Indonesia Upayakan Bisa Periksa Hasan Tiro cs
Kamis, 17 Jun 2004 23:00 WIB
Jakarta - Menko Polkam ad interim Hari Sabarno menyatakan Indonesia tidak mungkin menuntut ekstradisi tokoh-tokoh Gerakan Aceh Merdeka (GAM), Hasan Tiro cs, yang ditahan Kejaksaan Swedia. Namun Indonesia akan tetap mengupayakan agar dapat memeriksa mereka berkaitan dengan teror yang dilakukan di Indonesia."Tentu kita tidak mungkin untuk mengekstradisi dua warga Swedia dan seorang warga Singapura karena kita tidak punya perjanjian ekstradisi dan mereka bukan warga negara Indonesia," kata Hari usai rakorsus di Kantor Menko Pollkam, Jl. Medan Merdeka Barat, Kamis (17/6/2004).Salah seorang tokoh GAM tersebut, Malik Mahmud, berkewarganegaraan Singapura dan masa tinggalnya di Swedia sudah habis dan mengajukan perpanjangan. Pihak pemerintah Swedia sudah mempertimbangkan permohonannya dan menolaknya. Untuk itu yang bersangkutan naik banding.Pemerintah Indonesia telah memberangkatkan tiga anggota kepolisian sejak Selasa (15/6/2004) lalu. Tim yang beranggotakan Kombes Pol IGM Sumeka, AKBP HasanMalik dan AKBP Jeldy Ramadhan inilah yang akan memberikan bukti-bukti tambahan yang mungkin diperlukan penyidik Swedia. "Tim itu kemarin sudah sampai dan tadi pagi sedang melakukan negosiasi kegiatan yang difasilitasi KBRI disana," jelas Hari.Sementara itu, di tempat terpisah, Direktur I Keamanan Transnasional Mabes Polri Brigjen Pol Aryanto Sutadi mengatakan keberangkatan tim penyidik polri difokuskan untuk memeriksa para tokoh Gam berkaitan dengan kegiatan teror dan makar di Indonesia.
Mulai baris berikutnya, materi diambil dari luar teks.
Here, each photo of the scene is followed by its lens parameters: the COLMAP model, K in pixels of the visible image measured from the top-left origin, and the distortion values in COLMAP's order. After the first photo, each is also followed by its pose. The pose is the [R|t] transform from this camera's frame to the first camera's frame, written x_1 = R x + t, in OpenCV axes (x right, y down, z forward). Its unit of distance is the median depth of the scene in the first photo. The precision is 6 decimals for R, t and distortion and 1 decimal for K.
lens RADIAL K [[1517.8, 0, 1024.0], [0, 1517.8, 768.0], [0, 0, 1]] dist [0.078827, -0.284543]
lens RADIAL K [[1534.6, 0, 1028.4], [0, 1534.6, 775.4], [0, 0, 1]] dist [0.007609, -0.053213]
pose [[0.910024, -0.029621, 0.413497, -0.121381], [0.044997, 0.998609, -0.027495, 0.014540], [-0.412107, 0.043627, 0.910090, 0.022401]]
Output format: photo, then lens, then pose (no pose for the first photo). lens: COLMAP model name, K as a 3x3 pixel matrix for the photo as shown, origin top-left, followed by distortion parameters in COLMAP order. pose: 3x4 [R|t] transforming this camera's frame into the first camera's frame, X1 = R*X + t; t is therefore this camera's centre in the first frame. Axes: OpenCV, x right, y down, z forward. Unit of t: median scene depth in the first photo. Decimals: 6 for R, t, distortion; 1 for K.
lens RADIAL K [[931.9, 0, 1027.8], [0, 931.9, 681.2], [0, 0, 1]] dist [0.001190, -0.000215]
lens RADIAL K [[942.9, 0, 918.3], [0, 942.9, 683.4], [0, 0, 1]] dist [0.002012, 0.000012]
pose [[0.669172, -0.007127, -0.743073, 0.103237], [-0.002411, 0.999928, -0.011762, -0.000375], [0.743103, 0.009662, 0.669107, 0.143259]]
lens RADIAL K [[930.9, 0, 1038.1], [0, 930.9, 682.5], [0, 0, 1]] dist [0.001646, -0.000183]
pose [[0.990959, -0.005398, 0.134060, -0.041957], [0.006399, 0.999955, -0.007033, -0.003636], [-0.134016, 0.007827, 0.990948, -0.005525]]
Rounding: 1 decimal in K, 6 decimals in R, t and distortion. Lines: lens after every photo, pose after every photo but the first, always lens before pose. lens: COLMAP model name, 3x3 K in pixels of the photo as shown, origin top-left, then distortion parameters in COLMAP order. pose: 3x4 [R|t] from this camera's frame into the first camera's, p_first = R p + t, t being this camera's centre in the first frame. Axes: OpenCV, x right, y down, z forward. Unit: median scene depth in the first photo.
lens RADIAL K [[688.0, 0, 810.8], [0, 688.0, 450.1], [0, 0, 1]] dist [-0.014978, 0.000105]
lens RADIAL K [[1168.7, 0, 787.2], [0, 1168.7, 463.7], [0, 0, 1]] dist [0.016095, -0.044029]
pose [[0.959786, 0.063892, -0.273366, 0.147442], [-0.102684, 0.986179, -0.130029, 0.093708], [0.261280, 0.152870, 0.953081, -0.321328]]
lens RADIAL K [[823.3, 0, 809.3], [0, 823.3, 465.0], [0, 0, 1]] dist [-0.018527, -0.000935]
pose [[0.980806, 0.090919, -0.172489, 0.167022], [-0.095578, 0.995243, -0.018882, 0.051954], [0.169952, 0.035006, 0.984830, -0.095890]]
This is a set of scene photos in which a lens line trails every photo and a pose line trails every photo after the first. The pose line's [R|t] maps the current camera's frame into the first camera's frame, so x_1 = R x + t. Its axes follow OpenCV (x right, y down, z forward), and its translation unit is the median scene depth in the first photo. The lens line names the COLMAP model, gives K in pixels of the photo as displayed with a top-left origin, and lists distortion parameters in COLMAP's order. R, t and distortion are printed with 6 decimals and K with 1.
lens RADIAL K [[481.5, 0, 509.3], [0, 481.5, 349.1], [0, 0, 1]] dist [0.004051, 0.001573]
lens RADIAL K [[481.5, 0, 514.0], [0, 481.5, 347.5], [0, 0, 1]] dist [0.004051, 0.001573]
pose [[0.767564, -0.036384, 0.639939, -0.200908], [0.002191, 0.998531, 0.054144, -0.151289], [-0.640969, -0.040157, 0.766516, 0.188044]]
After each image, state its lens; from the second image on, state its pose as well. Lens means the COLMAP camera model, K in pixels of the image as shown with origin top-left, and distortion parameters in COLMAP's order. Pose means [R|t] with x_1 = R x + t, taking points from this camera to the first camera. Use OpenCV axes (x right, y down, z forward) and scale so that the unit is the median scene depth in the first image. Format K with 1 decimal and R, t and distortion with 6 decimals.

Menurut Aryanto, ada tiga tujuan utama keberangkatan penyidik polri ke Swedia, membantu melengkapi bukti-bukti, menggali informasi dan memeriksa Hasan Tiro cs."Tapi belum tentu bisa memeriksa, tergantung. Harapannya memang kita bisa ikut tanya mereka dengan fokus dua perkara makar dan terorisme. Bila tidak bisa periksa langsung, mungkin kita bisa titip pertanyaan" demikian Aryanto Sutadi.